Sarah was also in the foster system for a while before her grandmother took her in. “Things didn’t work out there,” she explains. “I was just lashing out.” She’d skip school and was eventually expelled. She went to live with the parents of her then boyfriend. The two would later marry.
This would be the first of two long-term relationships for Sarah. “I used to be really afraid of being alone and not being in a relationship,” she says. “I had two very long-term relationships—10 years each with my kids’ dads. I have now come to realize I don’t need a man to complete me.”
When her first marriage ended, Sarah, who had dedicated a decade to her children and husband, didn’t know how to process the breakup. “I found myself feeling lost,” Sarah says. “I didn’t know how to process my feelings in a healthy way, so I ended up using drugs. I emulated the behavior I grew up watching my whole life.”
Eventually her situation improved, which is when she met her second husband. She had two more girls, but her life became rocky again as she experienced major health issues after her fourth daughter was born. She was also dealing with the death of her brother and marital problems that eventually led to divorce. To deal with her losses, she coped in the only way she knew at the time. “I got lost in methamphetamine–numbing myself to make it go away,” she says.
By 2019, Sarah had been in and out of the criminal legal system, lost her house and was homeless. Her life continued to be turbulent until she decided in late 2020 that she needed to get treatment, or she was “going to die.” She adds, “as a parent you’d do anything for your kids. You’d kill for your kids; you’d die for your kids. I had to decide to live for my kids.”

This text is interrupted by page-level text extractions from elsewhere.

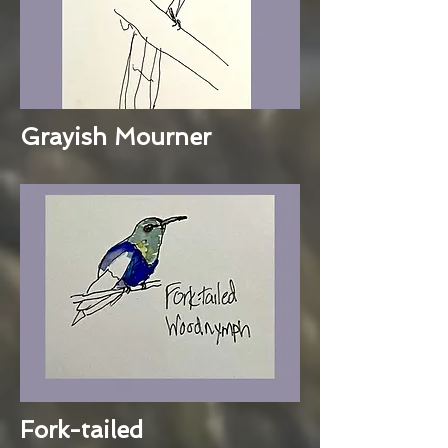
Grayish Mourner
Fork-tailed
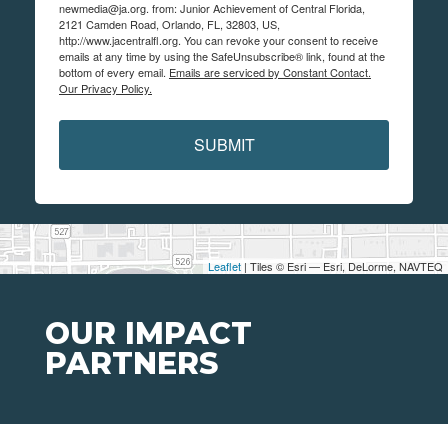
newmedia@ja.org. from: Junior Achievement of Central Florida,
2121 Camden Road, Orlando, FL, 32803, US,
http://www.jacentralfl.org. You can revoke your consent to receive
emails at any time by using the SafeUnsubscribe® link, found at the
bottom of every email.
Emails are serviced by Constant Contact.
Our Privacy Policy.
SUBMIT
Leaflet
| Tiles © Esri — Esri, DeLorme, NAVTEQ
OUR IMPACT
PARTNERS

Her first attempt to stay sober wasn’t successful. But then she decided to stay with a childhood friend and enrolled in an intensive outpatient program. She also contacted another friend who had gotten sober through the sheriff’s program. “I called him, and he gave me the numbers of some social workers,” Sarah says. “I called one and within five minutes, I had a sheriff pick me up. That’s the first time I’d been in the back of a sheriff’s car without handcuffs on.”
Focused on her sobriety, Sarah got housing at a women’s house in North Everett where she has since become the live-in manager. (“I help by leading and being an example for the women in my house,” Sarah notes.) She also started a part-time job at a cleaning business with a woman in her program. “I just needed something part time to have money,” she says. “My job at the time was working on my recovery, clearing my head and getting that first year under my belt because that’s the hardest.”
Then her friend Jennifer, who worked at Pallet and was the women’s house live-in manager at the time, encouraged Sarah to apply for a full-time position. Being a Fair Chance Employer is essential to Pallet’s success and helps us empower people like Sarah who can process and problem-solve with compassion, sensitivity, and creativity.
At first, Sarah wasn’t ready, but after a while she decided it was time. “Coming [to Pallet] was the next right step for me,” she says. “I’ve never had benefits. I’ve never been eligible for a 401K. It makes me proud of myself.”
Sarah is learning how to deal with stress and not let her self-worth be wrapped up in those around her. “I just focus on what I can do today and not future trip,” she says. “I know I’m going to get there. I see the light at the end of the tunnel now.”